Job item: Print nothing but the lines from the start of the listing below through the line that contains "X26670000Y39370000D03*". Do not include the pictures.
☆ ☆ ☆
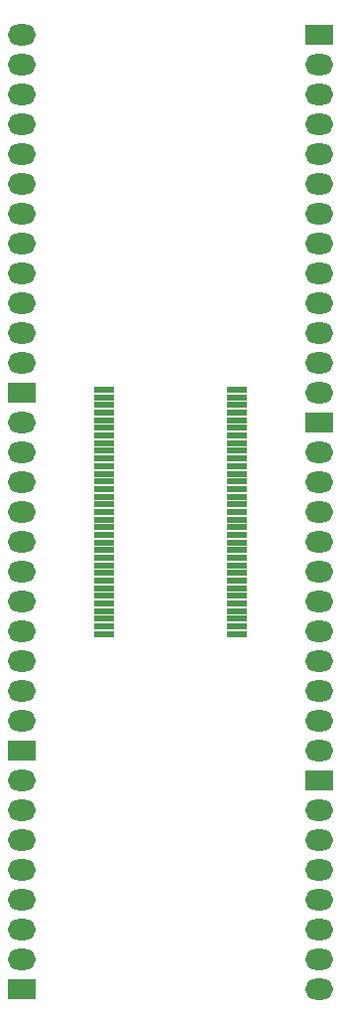
<source format=gbr>
G04 --- HEADER BEGIN --- *
%TF.GenerationSoftware,LibrePCB,LibrePCB,0.1.5*%
%TF.CreationDate,2020-12-27T00:53:52*%
%TF.ProjectId,bob_ddr_sdram_4m16b - default,91b37e6c-9424-4871-8535-6cfacb37efd9,v1*%
%TF.Part,Single*%
%FSLAX66Y66*%
%MOMM*%
G01*
G74*
G04 --- HEADER END --- *
G04 --- APERTURE LIST BEGIN --- *
%ADD10O,2.39X1.787*%
%ADD11R,2.39X1.787*%
%ADD12R,1.7X0.55*%
G04 --- APERTURE LIST END --- *
G04 --- BOARD BEGIN --- *
D10*
X26670000Y34290000D03*
X26670000Y44450000D03*
D11*
X26670000Y49530000D03*
D10*
X26670000Y39370000D03*
X26670000Y31750000D03*
X26670000Y21590000D03*
X26670000Y26670000D03*
X26670000Y41910000D03*
X26670000Y46990000D03*
X26670000Y29210000D03*
X26670000Y24130000D03*
X26670000Y36830000D03*
X26670000Y57150000D03*
X26670000Y62230000D03*
D11*
X26670000Y82550000D03*
D10*
X26670000Y77470000D03*
X26670000Y74930000D03*
X26670000Y54610000D03*
X26670000Y52070000D03*
X26670000Y72390000D03*
X26670000Y59690000D03*
X26670000Y69850000D03*
X26670000Y80010000D03*
X26670000Y67310000D03*
X26670000Y64770000D03*
D12*
X19650000Y48410000D03*
X8290000Y45160000D03*
X8290000Y37360000D03*
X19650000Y34110000D03*
X19650000Y45810000D03*
X19650000Y43860000D03*
X19650000Y31510000D03*
X8290000Y34760000D03*
X8290000Y36710000D03*
X19650000Y45160000D03*
X19650000Y41910000D03*
X8290000Y44510000D03*
X8290000Y45810000D03*
X8290000Y32810000D03*
X19650000Y41260000D03*
X19650000Y44510000D03*
X8290000Y32160000D03*
X19650000Y33460000D03*
X19650000Y36710000D03*
X8290000Y51010000D03*
X19650000Y47110000D03*
X8290000Y49060000D03*
X8290000Y39960000D03*
X8290000Y31510000D03*
X19650000Y47760000D03*
X19650000Y36060000D03*
X19650000Y39310000D03*
X19650000Y40610000D03*
X8290000Y47110000D03*
X8290000Y39310000D03*
X8290000Y40610000D03*
X8290000Y42560000D03*
X19650000Y46460000D03*
X19650000Y38010000D03*
X19650000Y37360000D03*
X19650000Y49710000D03*
X8290000Y34110000D03*
X8290000Y49710000D03*
X8290000Y41260000D03*
X19650000Y50360000D03*
X19650000Y39960000D03*
X19650000Y49060000D03*
X8290000Y50360000D03*
X8290000Y33460000D03*
X19650000Y51010000D03*
X8290000Y46460000D03*
X19650000Y51660000D03*
X8290000Y35410000D03*
X8290000Y43210000D03*
X19650000Y32810000D03*
X8290000Y36060000D03*
X8290000Y51660000D03*
X8290000Y41910000D03*
X8290000Y48410000D03*
X8290000Y43860000D03*
X19650000Y43210000D03*
X8290000Y38010000D03*
X8290000Y38660000D03*
X19650000Y52310000D03*
X19650000Y34760000D03*
X8290000Y52310000D03*
X19650000Y38660000D03*
X8290000Y47760000D03*
X19650000Y42560000D03*
X19650000Y32160000D03*
X19650000Y35410000D03*
D10*
X1270000Y36830000D03*
X1270000Y26670000D03*
D11*
X1270000Y21590000D03*
D10*
X1270000Y31750000D03*
X1270000Y39370000D03*
X1270000Y49530000D03*
X1270000Y44450000D03*
X1270000Y29210000D03*
X1270000Y24130000D03*
X1270000Y41910000D03*
X1270000Y46990000D03*
X1270000Y34290000D03*
X26670000Y1270000D03*
X26670000Y8890000D03*
X26670000Y6350000D03*
D11*
X26670000Y19050000D03*
D10*
X26670000Y16510000D03*
X26670000Y3810000D03*
X26670000Y13970000D03*
X26670000Y11430000D03*
X1270000Y19050000D03*
X1270000Y11430000D03*
X1270000Y13970000D03*
D11*
X1270000Y1270000D03*
D10*
X1270000Y3810000D03*
X1270000Y16510000D03*
X1270000Y6350000D03*
X1270000Y8890000D03*
X1270000Y77470000D03*
X1270000Y72390000D03*
D11*
X1270000Y52070000D03*
D10*
X1270000Y57150000D03*
X1270000Y59690000D03*
X1270000Y80010000D03*
X1270000Y82550000D03*
X1270000Y62230000D03*
X1270000Y74930000D03*
X1270000Y64770000D03*
X1270000Y54610000D03*
X1270000Y67310000D03*
X1270000Y69850000D03*
G04 --- BOARD END --- *
%TF.MD5,d864387b6330e4cc605f5d419e705104*%
M02*

</source>
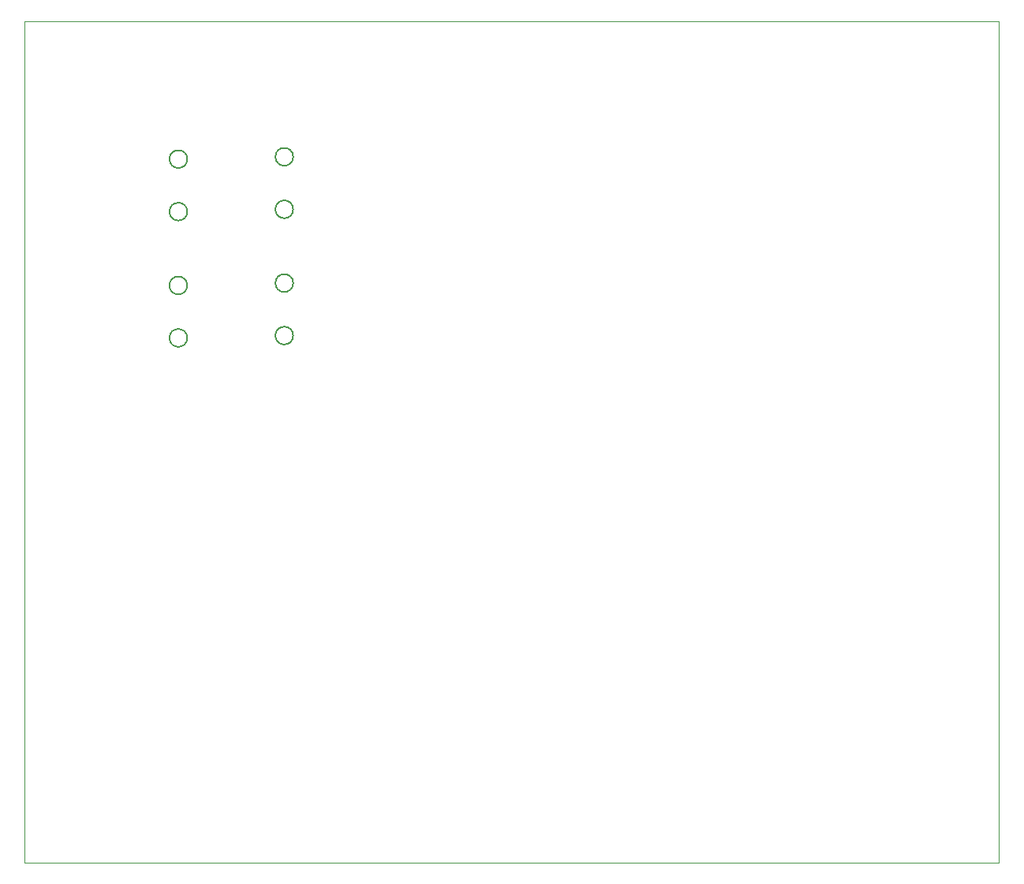
<source format=gbr>
%TF.GenerationSoftware,KiCad,Pcbnew,(6.0.0)*%
%TF.CreationDate,2022-02-22T13:24:48+00:00*%
%TF.ProjectId,Tube Headphone project V3,54756265-2048-4656-9164-70686f6e6520,rev?*%
%TF.SameCoordinates,Original*%
%TF.FileFunction,Profile,NP*%
%FSLAX46Y46*%
G04 Gerber Fmt 4.6, Leading zero omitted, Abs format (unit mm)*
G04 Created by KiCad (PCBNEW (6.0.0)) date 2022-02-22 13:24:48*
%MOMM*%
%LPD*%
G01*
G04 APERTURE LIST*
%TA.AperFunction,Profile*%
%ADD10C,0.200000*%
%TD*%
%TA.AperFunction,Profile*%
%ADD11C,0.100000*%
%TD*%
G04 APERTURE END LIST*
D10*
X186270000Y-65020000D02*
G75*
G03*
X186270000Y-65020000I-955877J0D01*
G01*
X174900000Y-59630000D02*
G75*
G03*
X174900000Y-59630000I-955877J0D01*
G01*
X186270000Y-72940000D02*
G75*
G03*
X186270000Y-72940000I-955877J0D01*
G01*
X174900000Y-65270000D02*
G75*
G03*
X174900000Y-65270000I-955877J0D01*
G01*
X186270000Y-59380000D02*
G75*
G03*
X186270000Y-59380000I-955877J0D01*
G01*
X174900000Y-78830000D02*
G75*
G03*
X174900000Y-78830000I-955877J0D01*
G01*
X186270000Y-78580000D02*
G75*
G03*
X186270000Y-78580000I-955877J0D01*
G01*
D11*
X262010000Y-135150000D02*
X157470000Y-135150000D01*
X157470000Y-135150000D02*
X157470000Y-44870000D01*
X157470000Y-44870000D02*
X262010000Y-44870000D01*
X262010000Y-44870000D02*
X262010000Y-135150000D01*
D10*
X174900000Y-73190000D02*
G75*
G03*
X174900000Y-73190000I-955877J0D01*
G01*
M02*

</source>
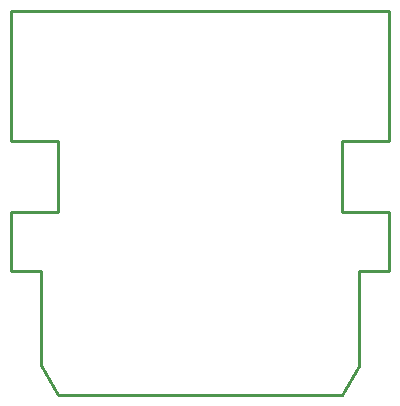
<source format=gko>
G04 Layer: BoardOutlineLayer*
G04 EasyEDA v6.5.34, 2023-08-08 23:12:56*
G04 417032f779d546a0bdf4f7a8fd0aa538,e87ba6ffdfb0417d91de07616a749205,10*
G04 Gerber Generator version 0.2*
G04 Scale: 100 percent, Rotated: No, Reflected: No *
G04 Dimensions in millimeters *
G04 leading zeros omitted , absolute positions ,4 integer and 5 decimal *
%FSLAX45Y45*%
%MOMM*%

%ADD10C,0.2540*%
D10*
X-1350009Y0D02*
G01*
X-1599945Y0D01*
X-1599945Y500126D01*
X-1199895Y500126D01*
X-1199895Y1100073D01*
X-1599945Y1100073D01*
X-1599945Y2199894D01*
X1599945Y2199894D01*
X1599945Y1100073D01*
X1199895Y1100073D01*
X1199895Y500126D01*
X1599945Y500126D01*
X1599945Y0D01*
X1350009Y0D01*
X-1349999Y-800000D02*
G01*
X-1349999Y0D01*
X-1200000Y-1050000D02*
G01*
X-1349999Y-800000D01*
X1200000Y-1050000D02*
G01*
X-1200000Y-1050000D01*
X1200000Y-1050000D02*
G01*
X1350002Y-807999D01*
X1349999Y0D01*

%LPD*%
M02*

</source>
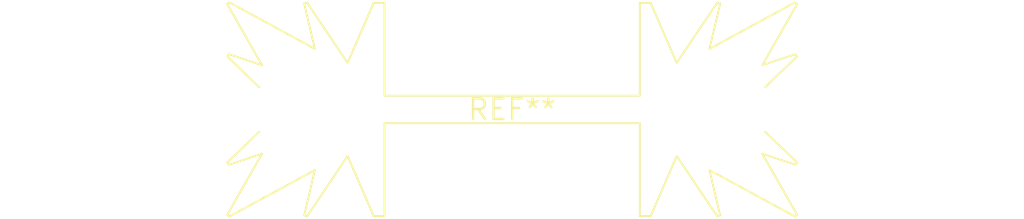
<source format=kicad_pcb>
(kicad_pcb (version 20240108) (generator pcbnew)

  (general
    (thickness 1.6)
  )

  (paper "A4")
  (layers
    (0 "F.Cu" signal)
    (31 "B.Cu" signal)
    (32 "B.Adhes" user "B.Adhesive")
    (33 "F.Adhes" user "F.Adhesive")
    (34 "B.Paste" user)
    (35 "F.Paste" user)
    (36 "B.SilkS" user "B.Silkscreen")
    (37 "F.SilkS" user "F.Silkscreen")
    (38 "B.Mask" user)
    (39 "F.Mask" user)
    (40 "Dwgs.User" user "User.Drawings")
    (41 "Cmts.User" user "User.Comments")
    (42 "Eco1.User" user "User.Eco1")
    (43 "Eco2.User" user "User.Eco2")
    (44 "Edge.Cuts" user)
    (45 "Margin" user)
    (46 "B.CrtYd" user "B.Courtyard")
    (47 "F.CrtYd" user "F.Courtyard")
    (48 "B.Fab" user)
    (49 "F.Fab" user)
    (50 "User.1" user)
    (51 "User.2" user)
    (52 "User.3" user)
    (53 "User.4" user)
    (54 "User.5" user)
    (55 "User.6" user)
    (56 "User.7" user)
    (57 "User.8" user)
    (58 "User.9" user)
  )

  (setup
    (pad_to_mask_clearance 0)
    (pcbplotparams
      (layerselection 0x00010fc_ffffffff)
      (plot_on_all_layers_selection 0x0000000_00000000)
      (disableapertmacros false)
      (usegerberextensions false)
      (usegerberattributes false)
      (usegerberadvancedattributes false)
      (creategerberjobfile false)
      (dashed_line_dash_ratio 12.000000)
      (dashed_line_gap_ratio 3.000000)
      (svgprecision 4)
      (plotframeref false)
      (viasonmask false)
      (mode 1)
      (useauxorigin false)
      (hpglpennumber 1)
      (hpglpenspeed 20)
      (hpglpendiameter 15.000000)
      (dxfpolygonmode false)
      (dxfimperialunits false)
      (dxfusepcbnewfont false)
      (psnegative false)
      (psa4output false)
      (plotreference false)
      (plotvalue false)
      (plotinvisibletext false)
      (sketchpadsonfab false)
      (subtractmaskfromsilk false)
      (outputformat 1)
      (mirror false)
      (drillshape 1)
      (scaleselection 1)
      (outputdirectory "")
    )
  )

  (net 0 "")

  (footprint "Heatsink_Fischer_SK104-STCB_35x13mm__2xDrill3.5mm_ScrewM3" (layer "F.Cu") (at 0 0))

)

</source>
☆ ☆ ☆
Answer to this problem:
<source format=gbr>
G04 --- HEADER BEGIN --- *
%TF.GenerationSoftware,LibrePCB,LibrePCB,0.1.5*%
%TF.CreationDate,2020-12-27T00:53:52*%
%TF.ProjectId,bob_ddr_sdram_4m16b - default,91b37e6c-9424-4871-8535-6cfacb37efd9,v1*%
%TF.Part,Single*%
%FSLAX66Y66*%
%MOMM*%
G01*
G74*
G04 --- HEADER END --- *
G04 --- APERTURE LIST BEGIN --- *
%ADD10O,2.39X1.787*%
%ADD11R,2.39X1.787*%
%ADD12R,1.7X0.55*%
G04 --- APERTURE LIST END --- *
G04 --- BOARD BEGIN --- *
D10*
X26670000Y34290000D03*
X26670000Y44450000D03*
D11*
X26670000Y49530000D03*
D10*
X26670000Y39370000D03*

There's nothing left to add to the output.